Emissionen

Umwelthilfe will Feinstaubgrenze auch für Benziner

Die für Diesel-Pkw vorgeschriebenen Feinstaubgrenzwerte sollen nach dem Willen der Deutschen Umwelthilfe (DUH) auch für benzinbetriebene Autos gelten. Der von Benzinern mit Direkteinspritzung ausgestoßenen Partikel übertreffen einem Test zufolge die Diesel-Grenzwerte um ein Vielfaches.

Stromtarife© Andre Bonn / Fotolia.com

Berlin (dapd/red) - Die DUH und der Verkehrsklub VCD stellten in Berlin am Donnerstag die Versuchsergebnisse mit zwei handelsüblichen Autos mit Benzin-Direkteinspritzung vor, einem VW Golf 1,2 und einem BMW 116i.

Gesundheitsgefährdender Feinstaub

Bisher sind den Angaben zufolge eine halbe Million Benzin-Autos mit der neuen Direkteinspritzung unterwegs. Der von ihnen emittierte Feinstaub sei ähnlich gesundheitsgefährdend wie der von Dieselautos ohne Filter, sagte der Verkehrsberater Axel Friedrich. Er könne vor allem Herz-Kreislauf-Erkrankungen, aber auch Störungen der Atemwege und sogar Krebs hervorrufen.

Besonders hoch seien die Emissionen dieser Motoren bei hohen Geschwindigkeiten. Gerd Lottsiepen vom VCD und Friedrich nahmen dies zum Anlass, die für eine Typzulassung vorgeschriebenen Fahrzyklen zu kritisieren, mit denen die Emissionen ermittelt werden.

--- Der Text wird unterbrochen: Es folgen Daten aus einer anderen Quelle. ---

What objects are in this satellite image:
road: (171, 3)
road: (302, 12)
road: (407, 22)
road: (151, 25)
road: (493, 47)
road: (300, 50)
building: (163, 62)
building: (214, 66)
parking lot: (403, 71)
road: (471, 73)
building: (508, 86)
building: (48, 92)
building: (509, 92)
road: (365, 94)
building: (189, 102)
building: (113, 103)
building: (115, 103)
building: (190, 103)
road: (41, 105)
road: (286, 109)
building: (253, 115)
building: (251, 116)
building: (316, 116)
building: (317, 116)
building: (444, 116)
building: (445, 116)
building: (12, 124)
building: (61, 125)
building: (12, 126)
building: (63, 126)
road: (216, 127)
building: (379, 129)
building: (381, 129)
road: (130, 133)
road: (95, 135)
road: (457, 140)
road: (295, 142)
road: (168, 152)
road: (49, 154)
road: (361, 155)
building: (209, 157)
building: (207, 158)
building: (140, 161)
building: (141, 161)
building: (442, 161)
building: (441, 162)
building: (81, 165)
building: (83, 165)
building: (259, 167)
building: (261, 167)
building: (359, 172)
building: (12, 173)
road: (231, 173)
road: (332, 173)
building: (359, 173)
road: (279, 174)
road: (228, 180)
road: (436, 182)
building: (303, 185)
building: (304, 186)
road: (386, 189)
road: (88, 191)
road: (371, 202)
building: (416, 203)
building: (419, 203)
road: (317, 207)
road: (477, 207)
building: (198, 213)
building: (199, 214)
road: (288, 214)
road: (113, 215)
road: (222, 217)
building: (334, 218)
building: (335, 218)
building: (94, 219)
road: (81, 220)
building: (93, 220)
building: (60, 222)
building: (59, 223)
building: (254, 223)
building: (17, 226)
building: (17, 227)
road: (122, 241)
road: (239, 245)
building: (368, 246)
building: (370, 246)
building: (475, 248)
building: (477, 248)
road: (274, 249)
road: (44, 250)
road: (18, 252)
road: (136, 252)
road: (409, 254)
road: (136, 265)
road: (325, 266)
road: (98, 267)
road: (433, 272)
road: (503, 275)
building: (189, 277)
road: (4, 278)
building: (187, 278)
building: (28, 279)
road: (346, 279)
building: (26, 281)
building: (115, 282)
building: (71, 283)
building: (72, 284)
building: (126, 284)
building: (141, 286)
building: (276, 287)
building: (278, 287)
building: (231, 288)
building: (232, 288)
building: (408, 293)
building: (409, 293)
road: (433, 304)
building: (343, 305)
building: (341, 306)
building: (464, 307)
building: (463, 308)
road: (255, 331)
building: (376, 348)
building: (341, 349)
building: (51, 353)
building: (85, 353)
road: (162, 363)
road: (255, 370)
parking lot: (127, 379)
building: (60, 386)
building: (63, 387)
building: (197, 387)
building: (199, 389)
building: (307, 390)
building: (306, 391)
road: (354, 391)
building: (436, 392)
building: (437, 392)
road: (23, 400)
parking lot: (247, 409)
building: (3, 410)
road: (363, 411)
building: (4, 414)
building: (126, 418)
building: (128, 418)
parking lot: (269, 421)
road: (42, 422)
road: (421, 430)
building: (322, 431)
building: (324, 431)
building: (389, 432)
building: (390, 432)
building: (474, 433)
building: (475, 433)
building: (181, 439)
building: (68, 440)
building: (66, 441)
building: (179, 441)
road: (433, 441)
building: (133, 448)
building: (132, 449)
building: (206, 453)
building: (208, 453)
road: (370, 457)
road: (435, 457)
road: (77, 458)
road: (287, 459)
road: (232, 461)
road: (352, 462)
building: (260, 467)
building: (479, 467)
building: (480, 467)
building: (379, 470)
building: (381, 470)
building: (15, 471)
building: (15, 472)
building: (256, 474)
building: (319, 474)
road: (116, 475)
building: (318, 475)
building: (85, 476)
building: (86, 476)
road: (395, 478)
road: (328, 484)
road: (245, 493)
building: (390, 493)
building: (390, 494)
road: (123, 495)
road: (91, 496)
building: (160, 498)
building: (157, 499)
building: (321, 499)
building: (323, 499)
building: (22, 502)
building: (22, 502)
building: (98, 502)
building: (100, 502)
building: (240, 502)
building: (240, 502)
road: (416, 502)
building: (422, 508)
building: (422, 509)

Sie stammten teilweise noch aus den 60er Jahren und seien weltfremd.

Direkteinspritzung trotzdem befürwortet

Lottsiepen sagte, die Umweltorganisationen begrüßten grundsätzlich die Motorentechnologie der Direkteinspritzung, weil sie zu deutlichen Effizienzgewinnen führe. Er gab sich zuversichtlich, dass die Autoindustrie sich diesem Anliegen nicht verschließen werde. Um die bisher nur für Dieselautos geltenden Grenzwerte einzuhalten, müsse in die Benziner ein Filter eingebaut werden, der um die 100 Euro zusätzlich koste. Verglichen mit anderem Zubehör in den Autos, sei dies ein "Peanuts-Betrag".